What you are asked to do:
Reproduce every one of the following rows word for word.

Exercise input:

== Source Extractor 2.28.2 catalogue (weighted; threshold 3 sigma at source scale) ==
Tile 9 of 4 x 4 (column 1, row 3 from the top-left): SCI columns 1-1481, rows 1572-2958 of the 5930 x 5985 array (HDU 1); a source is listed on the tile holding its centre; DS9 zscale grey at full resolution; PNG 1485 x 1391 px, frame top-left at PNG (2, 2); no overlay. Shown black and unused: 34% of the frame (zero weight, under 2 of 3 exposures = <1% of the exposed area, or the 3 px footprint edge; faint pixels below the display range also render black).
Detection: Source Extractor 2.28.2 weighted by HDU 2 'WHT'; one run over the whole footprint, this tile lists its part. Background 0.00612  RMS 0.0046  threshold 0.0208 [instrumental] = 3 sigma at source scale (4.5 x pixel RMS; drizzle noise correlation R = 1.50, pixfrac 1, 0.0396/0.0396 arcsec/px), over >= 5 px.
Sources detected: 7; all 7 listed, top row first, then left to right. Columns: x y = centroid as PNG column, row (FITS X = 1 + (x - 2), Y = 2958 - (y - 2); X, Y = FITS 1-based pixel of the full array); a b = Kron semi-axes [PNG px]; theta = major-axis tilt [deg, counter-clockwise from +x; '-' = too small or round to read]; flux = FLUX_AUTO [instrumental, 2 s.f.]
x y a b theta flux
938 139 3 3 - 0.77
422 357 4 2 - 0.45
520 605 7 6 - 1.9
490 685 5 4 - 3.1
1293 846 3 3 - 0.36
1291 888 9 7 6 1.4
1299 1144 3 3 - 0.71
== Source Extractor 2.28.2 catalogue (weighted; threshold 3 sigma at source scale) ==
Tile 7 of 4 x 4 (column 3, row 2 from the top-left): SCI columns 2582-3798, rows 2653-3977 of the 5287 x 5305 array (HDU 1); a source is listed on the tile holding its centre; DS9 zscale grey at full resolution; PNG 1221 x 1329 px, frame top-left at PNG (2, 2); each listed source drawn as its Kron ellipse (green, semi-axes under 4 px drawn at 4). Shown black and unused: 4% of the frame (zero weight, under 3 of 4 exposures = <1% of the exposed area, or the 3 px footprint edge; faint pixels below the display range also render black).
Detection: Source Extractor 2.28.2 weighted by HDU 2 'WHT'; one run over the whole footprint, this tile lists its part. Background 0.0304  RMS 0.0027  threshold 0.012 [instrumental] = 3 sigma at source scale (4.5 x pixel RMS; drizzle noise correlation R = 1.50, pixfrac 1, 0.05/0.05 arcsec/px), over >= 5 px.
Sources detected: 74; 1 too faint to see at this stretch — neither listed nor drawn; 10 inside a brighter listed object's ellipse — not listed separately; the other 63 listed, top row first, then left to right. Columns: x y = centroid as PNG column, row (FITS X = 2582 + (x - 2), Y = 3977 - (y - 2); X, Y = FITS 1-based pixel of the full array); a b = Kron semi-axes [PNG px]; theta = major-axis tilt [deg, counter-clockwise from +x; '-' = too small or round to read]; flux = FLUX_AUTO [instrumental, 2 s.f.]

Answer to the problem:
== Source Extractor 2.28.2 catalogue (weighted; threshold 3 sigma at source scale) ==
Tile 9 of 4 x 4 (column 1, row 3 from the top-left): SCI columns 1-1481, rows 1572-2958 of the 5930 x 5985 array (HDU 1); a source is listed on the tile holding its centre; DS9 zscale grey at full resolution; PNG 1485 x 1391 px, frame top-left at PNG (2, 2); no overlay. Shown black and unused: 34% of the frame (zero weight, under 2 of 3 exposures = <1% of the exposed area, or the 3 px footprint edge; faint pixels below the display range also render black).
Detection: Source Extractor 2.28.2 weighted by HDU 2 'WHT'; one run over the whole footprint, this tile lists its part. Background 0.00612  RMS 0.0046  threshold 0.0208 [instrumental] = 3 sigma at source scale (4.5 x pixel RMS; drizzle noise correlation R = 1.50, pixfrac 1, 0.0396/0.0396 arcsec/px), over >= 5 px.
Sources detected: 7; all 7 listed, top row first, then left to right. Columns: x y = centroid as PNG column, row (FITS X = 1 + (x - 2), Y = 2958 - (y - 2); X, Y = FITS 1-based pixel of the full array); a b = Kron semi-axes [PNG px]; theta = major-axis tilt [deg, counter-clockwise from +x; '-' = too small or round to read]; flux = FLUX_AUTO [instrumental, 2 s.f.]
x y a b theta flux
938 139 3 3 - 0.77
422 357 4 2 - 0.45
520 605 7 6 - 1.9
490 685 5 4 - 3.1
1293 846 3 3 - 0.36
1291 888 9 7 6 1.4
1299 1144 3 3 - 0.71
== Source Extractor 2.28.2 catalogue (weighted; threshold 3 sigma at source scale) ==
Tile 7 of 4 x 4 (column 3, row 2 from the top-left): SCI columns 2582-3798, rows 2653-3977 of the 5287 x 5305 array (HDU 1); a source is listed on the tile holding its centre; DS9 zscale grey at full resolution; PNG 1221 x 1329 px, frame top-left at PNG (2, 2); each listed source drawn as its Kron ellipse (green, semi-axes under 4 px drawn at 4). Shown black and unused: 4% of the frame (zero weight, under 3 of 4 exposures = <1% of the exposed area, or the 3 px footprint edge; faint pixels below the display range also render black).
Detection: Source Extractor 2.28.2 weighted by HDU 2 'WHT'; one run over the whole footprint, this tile lists its part. Background 0.0304  RMS 0.0027  threshold 0.012 [instrumental] = 3 sigma at source scale (4.5 x pixel RMS; drizzle noise correlation R = 1.50, pixfrac 1, 0.05/0.05 arcsec/px), over >= 5 px.
Sources detected: 74; 1 too faint to see at this stretch — neither listed nor drawn; 10 inside a brighter listed object's ellipse — not listed separately; the other 63 listed, top row first, then left to right. Columns: x y = centroid as PNG column, row (FITS X = 2582 + (x - 2), Y = 3977 - (y - 2); X, Y = FITS 1-based pixel of the full array); a b = Kron semi-axes [PNG px]; theta = major-axis tilt [deg, counter-clockwise from +x; '-' = too small or round to read]; flux = FLUX_AUTO [instrumental, 2 s.f.]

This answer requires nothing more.